Consigne: Transcrivez sans rien changer un passage du texte sur les fédérations sportives, en commençant aux mots « Les fédérations sportives » et en vous arrêtant après « des associations d’associations. ».

Texte à étudier:
· · ·
La place des fédérations dans le mouvement sportif

Les fédérations sportives sont constituées, conformément à l’article L. 131-2 du Code du sport, sous forme d’associations. Elles ont pour objet l’organisation de la pratique d’une ou plusieurs disciplines sportives[1] et regroupent les associations sportives par la procédure d’affiliation ; ce sont donc des associations d’associations.

Logiquement, c’est le droit privé et plus précisément le régime juridique de la loi 1901 qui devrait, seul, s’appliquer aux fédérations sportives. Mais le système sportif français est particulier car il s’amorce avec l’initiative privée et réceptionné par la suite par l’État dans la mesure où la libre appréciation reconnue aux fédérations sportives se fait sous réserve de respecter l’ordre public étatique. Cela se manifeste par l’intervention systématique de l’État en matière sportive et crée ainsi un droit spécial du sport dont la manifestation tangible est le Code du sport. Ce système à double conformité (il faut se conformer aux règles sportives et au droit spécial du sport) se justifie par l’histoire. Le régime juridique des fédérations est par conséquent plus complet que celui des associations ordinaires, l’État vérifie à titre d’exemple le fonctionnement des fédérations sportives.
· · ·
Entrées fournies:
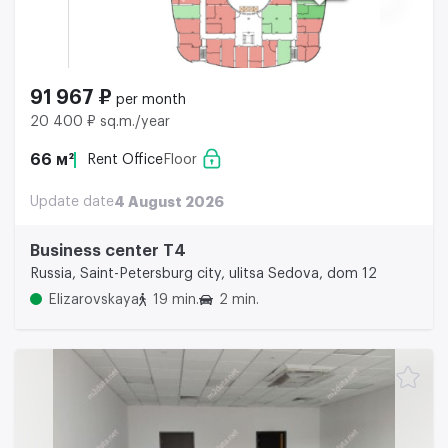
91 967 ₽
per month
20 400 ₽ sq.m./year
66 м²
Rent Office
Floor
Update date
4 August 2026
Business center Т4
Russia, Saint-Petersburg city, ulitsa Sedova, dom 12
Elizarovskaya
19 min.
2 min.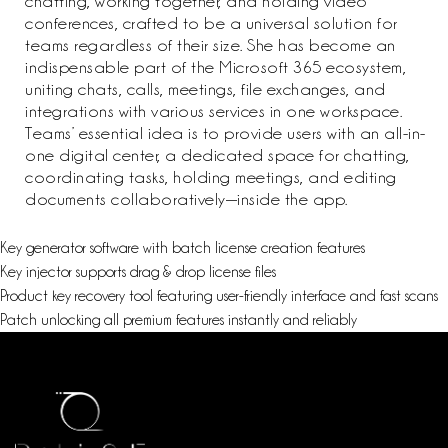
chatting, working together, and holding video
conferences, crafted to be a universal solution for
teams regardless of their size. She has become an
indispensable part of the Microsoft 365 ecosystem,
uniting chats, calls, meetings, file exchanges, and
integrations with various services in one workspace.
Teams’ essential idea is to provide users with an all-in-
one digital center, a dedicated space for chatting,
coordinating tasks, holding meetings, and editing
documents collaboratively—inside the app.
Key generator software with batch license creation features
Key injector supports drag & drop license files
Product key recovery tool featuring user-friendly interface and fast scans
Patch unlocking all premium features instantly and reliably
· · ·
Réponse attendue:
Les fédérations sportives sont constituées, conformément à l’article L. 131-2 du Code du sport, sous forme d’associations. Elles ont pour objet l’organisation de la pratique d’une ou plusieurs disciplines sportives[1] et regroupent les associations sportives par la procédure d’affiliation ; ce sont donc des associations d’associations.